The quickest wit was always Linda Smith, who was a regular on Radio 4, but alas she’s no longer with us. So who does that leave? Jenny Eclair turns up on the Grumpy Old... programmes and is quite frightening, as is Arabella Weir. There’s Jo Brand, who can certainly hold her own on QI. Apart from Lucy Porter there’s the delightful Hattie Hayridge, but their comedy style hasn’t got that quick wit to turn around jokes on the spot. Off the top of my head I can’t think of another other female comedians.

It was interesting that the recent episode of Mock The Week was preceeded by the continuity announcer warning the viewers about some of Frankie Boyle’s material.

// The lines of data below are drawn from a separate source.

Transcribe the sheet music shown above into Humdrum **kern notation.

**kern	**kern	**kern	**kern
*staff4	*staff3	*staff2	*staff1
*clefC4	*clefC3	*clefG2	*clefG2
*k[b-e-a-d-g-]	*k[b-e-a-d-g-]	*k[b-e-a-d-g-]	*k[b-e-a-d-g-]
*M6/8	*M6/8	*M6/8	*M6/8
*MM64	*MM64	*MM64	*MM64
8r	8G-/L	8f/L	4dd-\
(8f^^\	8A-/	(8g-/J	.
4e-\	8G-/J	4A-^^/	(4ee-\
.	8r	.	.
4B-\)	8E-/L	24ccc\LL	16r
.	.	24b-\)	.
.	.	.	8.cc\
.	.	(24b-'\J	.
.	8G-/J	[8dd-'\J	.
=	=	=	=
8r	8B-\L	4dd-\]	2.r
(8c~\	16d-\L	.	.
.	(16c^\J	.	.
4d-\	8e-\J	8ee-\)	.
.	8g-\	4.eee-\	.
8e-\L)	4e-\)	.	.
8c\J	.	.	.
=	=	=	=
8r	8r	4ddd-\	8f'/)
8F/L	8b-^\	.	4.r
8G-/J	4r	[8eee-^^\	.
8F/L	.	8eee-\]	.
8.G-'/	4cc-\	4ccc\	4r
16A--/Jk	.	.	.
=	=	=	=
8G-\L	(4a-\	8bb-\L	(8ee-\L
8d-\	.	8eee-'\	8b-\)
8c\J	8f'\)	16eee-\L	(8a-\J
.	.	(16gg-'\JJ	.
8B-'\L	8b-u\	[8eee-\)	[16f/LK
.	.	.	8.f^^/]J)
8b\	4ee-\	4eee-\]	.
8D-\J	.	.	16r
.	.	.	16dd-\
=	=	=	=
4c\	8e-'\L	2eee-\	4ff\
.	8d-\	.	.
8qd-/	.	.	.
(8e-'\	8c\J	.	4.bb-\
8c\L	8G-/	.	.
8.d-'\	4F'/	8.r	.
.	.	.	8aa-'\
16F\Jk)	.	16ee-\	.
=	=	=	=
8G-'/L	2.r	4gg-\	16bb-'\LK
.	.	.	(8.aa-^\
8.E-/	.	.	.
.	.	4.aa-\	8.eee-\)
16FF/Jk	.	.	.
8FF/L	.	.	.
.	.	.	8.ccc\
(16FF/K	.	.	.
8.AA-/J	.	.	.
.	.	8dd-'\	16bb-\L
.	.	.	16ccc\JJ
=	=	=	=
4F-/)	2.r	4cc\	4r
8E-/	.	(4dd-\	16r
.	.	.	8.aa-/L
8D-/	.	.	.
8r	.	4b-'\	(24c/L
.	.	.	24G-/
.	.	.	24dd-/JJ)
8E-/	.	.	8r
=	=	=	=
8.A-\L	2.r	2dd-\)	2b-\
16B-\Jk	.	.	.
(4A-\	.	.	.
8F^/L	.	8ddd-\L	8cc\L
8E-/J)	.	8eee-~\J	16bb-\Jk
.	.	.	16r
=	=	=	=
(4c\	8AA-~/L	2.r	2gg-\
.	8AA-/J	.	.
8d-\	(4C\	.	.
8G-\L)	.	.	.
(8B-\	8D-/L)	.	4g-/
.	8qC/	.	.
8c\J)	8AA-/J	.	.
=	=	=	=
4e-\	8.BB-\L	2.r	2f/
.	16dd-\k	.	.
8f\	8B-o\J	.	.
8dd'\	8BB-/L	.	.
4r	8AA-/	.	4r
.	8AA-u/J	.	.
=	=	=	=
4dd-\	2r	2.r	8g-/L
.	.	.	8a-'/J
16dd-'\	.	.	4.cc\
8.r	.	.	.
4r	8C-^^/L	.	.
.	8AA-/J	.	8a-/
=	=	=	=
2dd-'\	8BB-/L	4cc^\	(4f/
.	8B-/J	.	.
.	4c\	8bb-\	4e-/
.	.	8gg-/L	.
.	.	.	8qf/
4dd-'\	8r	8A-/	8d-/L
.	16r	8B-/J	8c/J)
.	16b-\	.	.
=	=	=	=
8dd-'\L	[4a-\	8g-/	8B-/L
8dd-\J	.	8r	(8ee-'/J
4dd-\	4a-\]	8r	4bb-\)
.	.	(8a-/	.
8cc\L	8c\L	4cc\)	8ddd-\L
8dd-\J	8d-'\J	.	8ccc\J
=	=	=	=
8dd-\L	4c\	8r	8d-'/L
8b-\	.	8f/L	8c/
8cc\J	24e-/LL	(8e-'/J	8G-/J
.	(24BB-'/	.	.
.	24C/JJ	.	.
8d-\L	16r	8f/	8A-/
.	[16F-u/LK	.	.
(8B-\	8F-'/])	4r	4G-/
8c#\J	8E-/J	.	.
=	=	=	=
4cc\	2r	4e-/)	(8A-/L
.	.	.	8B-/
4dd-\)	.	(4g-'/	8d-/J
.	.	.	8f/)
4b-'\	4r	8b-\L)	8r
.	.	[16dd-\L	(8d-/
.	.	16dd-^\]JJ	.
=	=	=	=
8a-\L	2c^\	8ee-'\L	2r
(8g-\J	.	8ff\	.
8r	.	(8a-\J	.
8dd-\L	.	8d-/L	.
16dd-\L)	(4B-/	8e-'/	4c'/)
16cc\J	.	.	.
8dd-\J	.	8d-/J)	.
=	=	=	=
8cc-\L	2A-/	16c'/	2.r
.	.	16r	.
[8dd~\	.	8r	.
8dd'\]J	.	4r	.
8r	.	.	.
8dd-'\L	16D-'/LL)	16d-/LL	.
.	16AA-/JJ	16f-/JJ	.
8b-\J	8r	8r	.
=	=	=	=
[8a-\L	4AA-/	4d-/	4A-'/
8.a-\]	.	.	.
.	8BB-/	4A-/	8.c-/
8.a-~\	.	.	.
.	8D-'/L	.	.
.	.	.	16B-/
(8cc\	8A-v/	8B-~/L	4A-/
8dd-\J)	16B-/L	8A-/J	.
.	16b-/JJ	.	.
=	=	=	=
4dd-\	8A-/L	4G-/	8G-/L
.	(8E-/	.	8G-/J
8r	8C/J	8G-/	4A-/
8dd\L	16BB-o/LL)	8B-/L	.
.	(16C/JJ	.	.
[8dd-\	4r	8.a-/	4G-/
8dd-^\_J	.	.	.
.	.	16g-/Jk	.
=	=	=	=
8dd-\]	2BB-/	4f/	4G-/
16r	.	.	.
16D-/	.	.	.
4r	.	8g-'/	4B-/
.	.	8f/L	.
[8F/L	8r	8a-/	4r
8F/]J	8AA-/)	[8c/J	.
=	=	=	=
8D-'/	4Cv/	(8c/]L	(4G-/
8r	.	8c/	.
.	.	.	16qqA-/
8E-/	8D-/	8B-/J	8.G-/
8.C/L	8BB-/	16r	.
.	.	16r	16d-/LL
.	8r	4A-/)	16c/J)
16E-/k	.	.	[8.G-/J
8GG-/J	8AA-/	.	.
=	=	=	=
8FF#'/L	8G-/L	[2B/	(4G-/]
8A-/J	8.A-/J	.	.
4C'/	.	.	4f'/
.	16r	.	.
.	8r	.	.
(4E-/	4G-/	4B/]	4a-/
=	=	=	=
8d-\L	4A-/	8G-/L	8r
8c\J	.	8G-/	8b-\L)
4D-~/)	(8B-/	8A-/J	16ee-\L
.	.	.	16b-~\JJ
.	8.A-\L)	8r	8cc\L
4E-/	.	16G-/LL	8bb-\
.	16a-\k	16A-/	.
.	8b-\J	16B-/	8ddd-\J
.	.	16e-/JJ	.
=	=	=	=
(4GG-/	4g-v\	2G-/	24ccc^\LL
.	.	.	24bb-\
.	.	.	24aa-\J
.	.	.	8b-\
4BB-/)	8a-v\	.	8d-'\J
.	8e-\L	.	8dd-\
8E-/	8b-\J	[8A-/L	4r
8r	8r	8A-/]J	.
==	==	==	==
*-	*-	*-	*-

Judging from the reaction shots between David Mitchell and Dara O’Briain I’m guessing it was his piece about becoming a vet and fucking the animals when he got bored.

And then Mind the Buzzcocks had Kristen Schaal from The Flight of the Conchords, which meant Noel Fielding turned out to be rather creepy as he spent the whole episode getting all moon-eyed over her.

Still, they were much better than The Cup. Years back, a number of the animators I worked for wanted to move into shorts and even features to get away from the mind-numbing routine of churning out commercials. They had sequences boarded and were all ready to go but the scripts were frankly appalling, which was really unfortunate.

There way of thinking was that the animation would make up for it, as if that was what people came to see. I think it was Brad Bird who said that animation isn’t a genre, just another way of working. So really anything that didn’t end in a packshot still needed a good script to engage the audience as live action films do.

The Cup seems to have been made on the understanding that the mockumentary format will forgive all sins and be funny simply because. But it doesn’t work that way. It still needs a good central premise otherwise it’ll fall on its arse. That’s the problem.

 
At 8:35 pm, Blogger qrter said...

Well, I think I emphasised the non-female aspect a bit too much, although I do think it's a very laddish programme, with only a sprinkling of actual satire. Which is where my real "complaint" lies, I think - it lost its satirical edge for me, became mostly a programme about who can make the crudest joke.

Regarding female comedians, I've always had a nice and sexist theory on that - I think women generally are more bothered about being liked and being likeable. A large part of humour is being unlikeable, or at least appearing so. Humour has a lot of meanness in it, mostly faux meanness, but meanness nonetheless.

Actually, I think its more a societal thing, about the roles men and women fulfill. Women are less inclined to see being funny as something to explore and form into a career of sorts, maybe because it's still less expected.

Ridiculous, ofcourse, so I hope I'm completely wrong.